On the eve of a football season that’s been billed as the beginning of a new era for the Chicago Bears, team President and CEO Kevin Warren continues to push for public financing for a new lakefront stadium for the charter NFL franchise despite ongoing skepticism from state officials who would have to approve a deal.
Warren, arguing a new domed stadium near where Soldier Field is located would be a boon both for the team and the city, largely stuck to a familiar script as he spoke Thursday evening in front of a group of Chicago business leaders.
Warren said the nearly $5 billion stadium project would create short-term construction jobs and long-term economic activity for the city. He reiterated his expectation the stadium also will enable the city the opportunity to host Super Bowls and NCAA Final Fours, among other high-profile events.
“If we can’t figure this out, Chicago, shame on us,” Warren said in a wide-ranging conversation with Conagra Brands President and CEO Sean Connolly before the Economic Club of Chicago.
At the same time, Warren continued to keep the door open, at least slightly, to the possibility the Bears could decamp for northwest suburban Arlington Heights, where the team last year spent $197.2 million to buy the former Arlington International Racecourse. Plans for a new stadium and mixed-use development there were in the works as Warren early last year was being brought on to lead the team, and he subsequently shifted the focus to rebuilding in Chicago.
But other than expressing a willingness to work with other pro sports teams that are in the market for public assistance to build new stadiums — including the Chicago White Sox and the Red Stars of the National Women’s Soccer League — to get a deal done, Warren did little during the hourlong Economic Club chat to indicate how he intends to convince state lawmakers and Democratic Gov. JB Pritzker to support the Bears’ request. The football team is seeking more than $2 billion in taxpayer money for the project as part of a proposed public-private partnership.

* Information supplied *
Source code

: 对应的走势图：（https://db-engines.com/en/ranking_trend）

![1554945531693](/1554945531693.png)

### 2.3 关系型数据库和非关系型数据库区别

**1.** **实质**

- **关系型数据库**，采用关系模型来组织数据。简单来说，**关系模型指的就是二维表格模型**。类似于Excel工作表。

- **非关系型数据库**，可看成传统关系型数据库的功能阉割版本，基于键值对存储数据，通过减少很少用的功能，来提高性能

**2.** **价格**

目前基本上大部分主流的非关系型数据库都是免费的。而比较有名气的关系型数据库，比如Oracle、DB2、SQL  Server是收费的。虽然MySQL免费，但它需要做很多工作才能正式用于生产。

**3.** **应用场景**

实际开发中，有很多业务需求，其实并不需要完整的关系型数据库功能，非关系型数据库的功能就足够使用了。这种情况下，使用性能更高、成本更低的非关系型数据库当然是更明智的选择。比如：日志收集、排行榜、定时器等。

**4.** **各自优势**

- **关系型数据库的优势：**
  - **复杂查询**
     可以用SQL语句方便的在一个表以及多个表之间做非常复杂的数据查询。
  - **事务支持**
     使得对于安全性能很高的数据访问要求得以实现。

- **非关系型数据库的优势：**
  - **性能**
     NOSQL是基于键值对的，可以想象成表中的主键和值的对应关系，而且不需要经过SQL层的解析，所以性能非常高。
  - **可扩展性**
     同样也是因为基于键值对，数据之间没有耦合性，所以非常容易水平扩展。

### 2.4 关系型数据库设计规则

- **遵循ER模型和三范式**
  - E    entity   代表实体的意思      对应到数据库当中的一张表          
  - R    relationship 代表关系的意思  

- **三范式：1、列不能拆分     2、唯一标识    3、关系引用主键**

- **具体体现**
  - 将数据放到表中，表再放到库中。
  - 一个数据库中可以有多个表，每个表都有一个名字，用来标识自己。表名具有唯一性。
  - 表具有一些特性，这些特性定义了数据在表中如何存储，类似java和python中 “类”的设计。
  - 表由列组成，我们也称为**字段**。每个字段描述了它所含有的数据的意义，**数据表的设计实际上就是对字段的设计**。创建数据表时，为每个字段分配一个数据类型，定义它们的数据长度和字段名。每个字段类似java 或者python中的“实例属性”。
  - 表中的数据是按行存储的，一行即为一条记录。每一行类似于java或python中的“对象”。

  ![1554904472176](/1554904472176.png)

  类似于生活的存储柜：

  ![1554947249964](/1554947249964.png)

* Problem statement *
Retype the part of the Bears stadium article from "Warren said the" to "other high-profile events." exactly as it appears.

* Answer for this exercise *
Warren said the nearly $5 billion stadium project would create short-term construction jobs and long-term economic activity for the city. He reiterated his expectation the stadium also will enable the city the opportunity to host Super Bowls and NCAA Final Fours, among other high-profile events.